I saw a more diverse audience in that theater than I had ever seen before. Not just racially diverse, either: there were upscale patrons in sport coats and skirts and downscale folks in baseball caps and jeans. More than one little girl had on a fluffy princess dress; another looked like she was dressed up in something formal for the very first time. Some were as casual as going to a movie, while for others, it was church. I had none of the sense I sometimes get at Oz shows of an audience looking for nostalgia: instead, it was a realistic cross-section of the actual community, and they were all there to see a show.
The Center for the Arts is a tiny little space where the front row of seats is nearly crammed into the actors’ faces. There is not a lot of room on and very little depth to the stage. That didn’t stop director Patriq James from making the most of his limitations.

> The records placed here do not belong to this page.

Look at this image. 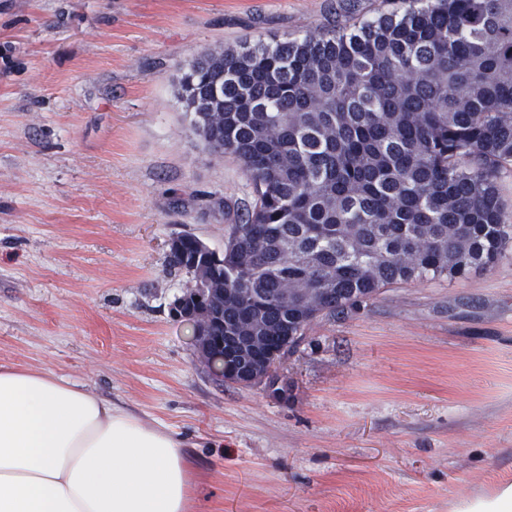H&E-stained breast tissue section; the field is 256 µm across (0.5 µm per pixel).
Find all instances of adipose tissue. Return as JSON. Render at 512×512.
Wrapping results in <instances>:
<instances>
[{"instance_id":"ef3b65f1","label":"adipose tissue","mask_w":512,"mask_h":512,"mask_svg":"<svg viewBox=\"0 0 512 512\" xmlns=\"http://www.w3.org/2000/svg\"><path fill=\"white\" fill-rule=\"evenodd\" d=\"M183 442L44 369L0 365V512H193Z\"/></svg>"}]
</instances>
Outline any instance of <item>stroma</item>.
<instances>
[{"label":"stroma","instance_id":"stroma-1","mask_svg":"<svg viewBox=\"0 0 512 512\" xmlns=\"http://www.w3.org/2000/svg\"><path fill=\"white\" fill-rule=\"evenodd\" d=\"M402 0H0V364L168 426L197 512H464L512 486V252L313 321L287 400L217 381L171 308L189 232L223 252L252 201L192 134L179 68Z\"/></svg>","mask_w":512,"mask_h":512}]
</instances>
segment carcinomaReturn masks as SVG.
Listing matches in <instances>:
<instances>
[{"instance_id": "carcinoma-1", "label": "carcinoma", "mask_w": 512, "mask_h": 512, "mask_svg": "<svg viewBox=\"0 0 512 512\" xmlns=\"http://www.w3.org/2000/svg\"><path fill=\"white\" fill-rule=\"evenodd\" d=\"M351 31L202 51L177 94L193 134L240 162L245 222L213 262L185 233L170 265L224 279L206 306L294 351L311 322L398 284L462 277L512 248V0H403ZM197 304L181 296L180 317Z\"/></svg>"}]
</instances>
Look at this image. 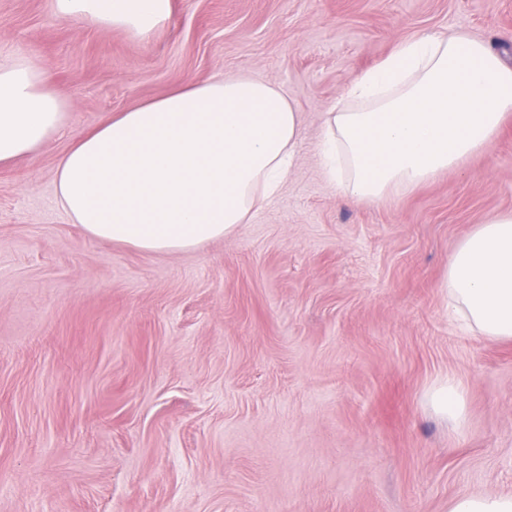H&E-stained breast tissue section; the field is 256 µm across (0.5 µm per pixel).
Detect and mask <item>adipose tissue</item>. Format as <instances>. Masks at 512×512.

Minimal set design forced him to call on simple but effective costumes and colorful lighting for sequences like “Funky Monkeys” and “Emerald City Ballet.” Several of the major characters’ costumes were simplified takes on standard iconography, but there were a few exceptions: the Scarecrow’s torn modern-day clothes were covered in “caution” tape, Evillene’s red headgear and boots evoked memories of the 1978 Wiz film, and Glinda and the Wiz both took basic stylistic cues from The Wiz Live!. (Yes, the Wiz was a woman this time, too.)
What really made the show sing was the enthusiasm of the performers. They were there to sell it: some had more range than others, but not one actor failed to infuse their role with personality, charm, and boundless energy. Our close proximity to the stage made us invest all the more in their performances, too. I have rarely experienced theater that felt not like a success, but an outright win—and when I saw the actors in the hallway afterward, grinning and gleaming and bouncing with pride, all I could say was, “That was a great show.”